Today, Kerry Eleveld reports:
"The Office of Personnel Management has concluded that it does not have
the legal authority to provide benefits to the spouse of Karen
Golinski, a staff attorney who works at the U.S. court of appeals for
the ninth circuit in San Francisco…OPM attorneys consulted with the Department of Justice on this case, and the key to the case, according to the OPM official, was that Kozinski was presiding over an administrative proceeding that's an internal employee grievance procedure — he was not serving in his official capacity as a ninth circuit judge. 'It's important to understand that Judge Kozinski was acting as an administrative official in this matter, reacting to the concerns of an employee of the judiciary,' reads OPM's statement official statement. 'He was not acting as a federal judge in a court case.'
Based on that distinction, DOJ concluded that Kozinski's order was not legally binding. If it were legally binding, OPM would have been faced with either appealing the decision or complying with the order."
They have a full statement from Elaine Kaplan, OPM General Counsel here.
Americablog goes off:
Funny, but that's the judge's job to decide, not some Obama appointee. You don't get to just decide that a judge doesn't have the authority to order you what to do. If you don't like it, you appeal. You don't just ignore it, a la George Bush. Even weird, the administration is now claiming that DOMA precludes them from following the judge's order.
Uh, would that be the same DOMA that candidate Obama called "abhorrent" during the campaign. The same DOMA that Obama promised to repeal.
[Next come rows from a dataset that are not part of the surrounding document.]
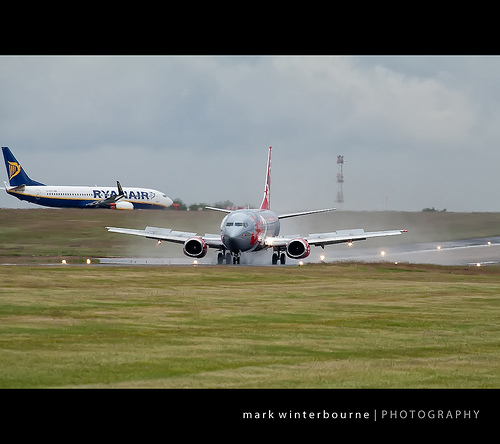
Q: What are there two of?
A: Planes.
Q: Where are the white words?
A: Under grass.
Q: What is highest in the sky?
A: White clouds.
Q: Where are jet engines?
A: Under plane wings.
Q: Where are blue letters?
A: White plane.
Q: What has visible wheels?
A: Silver plane.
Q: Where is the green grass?
A: Ground.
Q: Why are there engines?
A: Power the planes.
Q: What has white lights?
A: Runway.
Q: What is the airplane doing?
A: Landing.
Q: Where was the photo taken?
A: Airport.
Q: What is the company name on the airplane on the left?
A: RyanAir.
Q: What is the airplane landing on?
A: Runway.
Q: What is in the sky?
A: Clouds.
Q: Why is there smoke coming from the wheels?
A: Plane is landing.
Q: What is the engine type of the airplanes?
A: Jet.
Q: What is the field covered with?
A: Grass.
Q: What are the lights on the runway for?
A: Outlining the runway.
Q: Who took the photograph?
A: Mark Winterbourne.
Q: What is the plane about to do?
A: Take off.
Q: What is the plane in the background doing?
A: Landing on the runway.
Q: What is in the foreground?
A: Grass.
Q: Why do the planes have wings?
A: To be able to fly.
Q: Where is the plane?
A: On runway.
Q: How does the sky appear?
A: Cloudy.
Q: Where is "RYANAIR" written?
A: On side of the plane.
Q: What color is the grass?
A: Green.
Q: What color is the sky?
A: Blue and gray.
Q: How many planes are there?
A: Two.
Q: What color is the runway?
A: Gray.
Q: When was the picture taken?
A: Daytime.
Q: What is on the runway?
A: A plane.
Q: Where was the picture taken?
A: At an airfield.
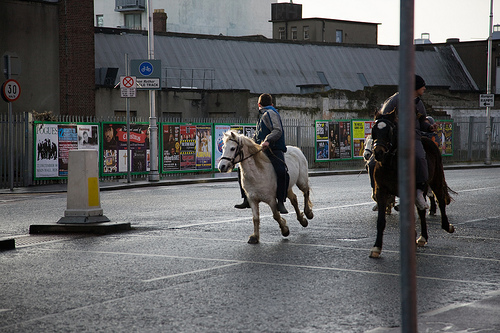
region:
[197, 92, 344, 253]
man on a horse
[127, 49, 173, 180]
street sign on a pole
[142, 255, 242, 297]
white line painted on road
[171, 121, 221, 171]
signs on a fence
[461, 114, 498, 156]
fence on side of road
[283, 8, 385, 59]
top of a building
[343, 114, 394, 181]
head of a horse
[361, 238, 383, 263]
hoof of a horse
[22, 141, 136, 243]
statue in median of road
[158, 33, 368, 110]
awning of a building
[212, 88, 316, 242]
person on the horse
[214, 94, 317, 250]
person on the white horse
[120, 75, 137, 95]
sign on the pole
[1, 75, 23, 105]
sign attached to pole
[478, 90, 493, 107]
sign on the pole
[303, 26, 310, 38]
window on the building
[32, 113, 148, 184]
gate behind pole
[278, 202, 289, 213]
boot on the man's foot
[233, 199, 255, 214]
boot on the man's foot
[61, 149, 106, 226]
concrete pole on the concrete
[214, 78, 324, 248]
A person riding on a horse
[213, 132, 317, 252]
A white horse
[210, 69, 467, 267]
Two people riding horses on the road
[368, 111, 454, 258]
A black horse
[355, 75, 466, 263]
A man on a black horse.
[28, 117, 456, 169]
Signs on a fence.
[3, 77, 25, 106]
A round speed limit sign.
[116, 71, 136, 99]
A white and red traffic sign.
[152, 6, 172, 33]
The chimney on a building.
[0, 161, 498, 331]
The road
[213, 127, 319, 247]
A horse is white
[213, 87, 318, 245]
Person sitting on a horse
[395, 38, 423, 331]
A gray colored pole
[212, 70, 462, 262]
Two people are riding horses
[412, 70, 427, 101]
Black hat on a guy's head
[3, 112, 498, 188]
A long fence with signs on it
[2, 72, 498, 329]
Two horses are walking on the road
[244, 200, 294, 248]
Two legs of a horse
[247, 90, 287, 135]
A guy is looking behind him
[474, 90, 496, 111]
Black arrow on white sign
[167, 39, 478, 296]
people riding horses in street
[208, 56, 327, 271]
the horse is white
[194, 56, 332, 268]
the horse is galloping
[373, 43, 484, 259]
the horse is brown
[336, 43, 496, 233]
the boy is looking back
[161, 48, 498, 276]
two horses and two riders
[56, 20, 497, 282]
they are riding in a city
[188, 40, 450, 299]
boys are riding horses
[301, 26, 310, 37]
building has a window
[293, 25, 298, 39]
building has a window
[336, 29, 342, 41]
building has a window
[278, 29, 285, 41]
building has a window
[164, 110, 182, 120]
building has a window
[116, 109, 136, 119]
building has a window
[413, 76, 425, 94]
person has a head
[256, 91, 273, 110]
person has a head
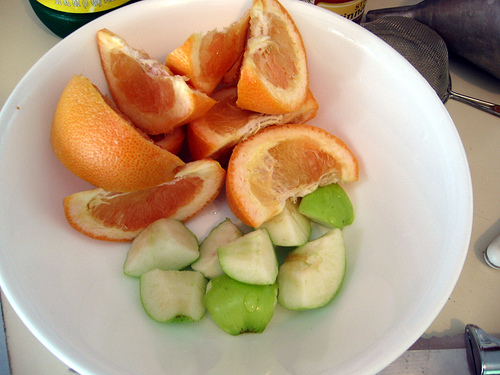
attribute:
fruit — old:
[68, 32, 353, 324]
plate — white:
[6, 4, 465, 371]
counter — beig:
[1, 3, 498, 335]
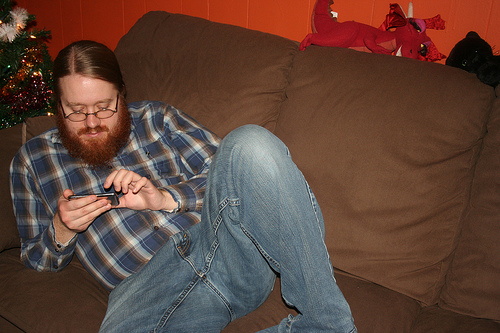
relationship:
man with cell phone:
[35, 39, 320, 307] [69, 187, 127, 223]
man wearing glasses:
[35, 39, 320, 307] [61, 98, 125, 126]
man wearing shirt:
[35, 39, 320, 307] [47, 144, 86, 191]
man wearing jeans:
[35, 39, 320, 307] [241, 145, 288, 216]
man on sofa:
[35, 39, 320, 307] [175, 24, 264, 104]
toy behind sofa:
[311, 2, 430, 55] [175, 24, 264, 104]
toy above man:
[311, 2, 430, 55] [35, 39, 320, 307]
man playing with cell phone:
[35, 39, 320, 307] [69, 187, 127, 223]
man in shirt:
[35, 39, 320, 307] [47, 144, 86, 191]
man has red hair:
[35, 39, 320, 307] [58, 35, 108, 77]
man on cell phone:
[35, 39, 320, 307] [69, 187, 127, 223]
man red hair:
[35, 39, 320, 307] [58, 35, 108, 77]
Yeah, not so much anymore. There's no plan to touch DOMA at all now. At least until Obama is re-elected, if he's re-elected. So now, yet again, we're told that because the President is refusing to follow through on his promise on DOMA, he can't do anything else for us because of DOMA.
Of course, it's interesting to note that DOMA came up during the review of this case, and the judge said DOMA wasn't even relevant. So now we have the Obama administration doing over the head of a judge to say that DOMA precludes them from doing something when the judge say it most certainly does not.
We reported this morning that Newsweek says Obama won't do anything on gay issues next year. Perhaps that's not entirely true. I have a hunch he's going to find the time to take a few more slaps at us, and then some.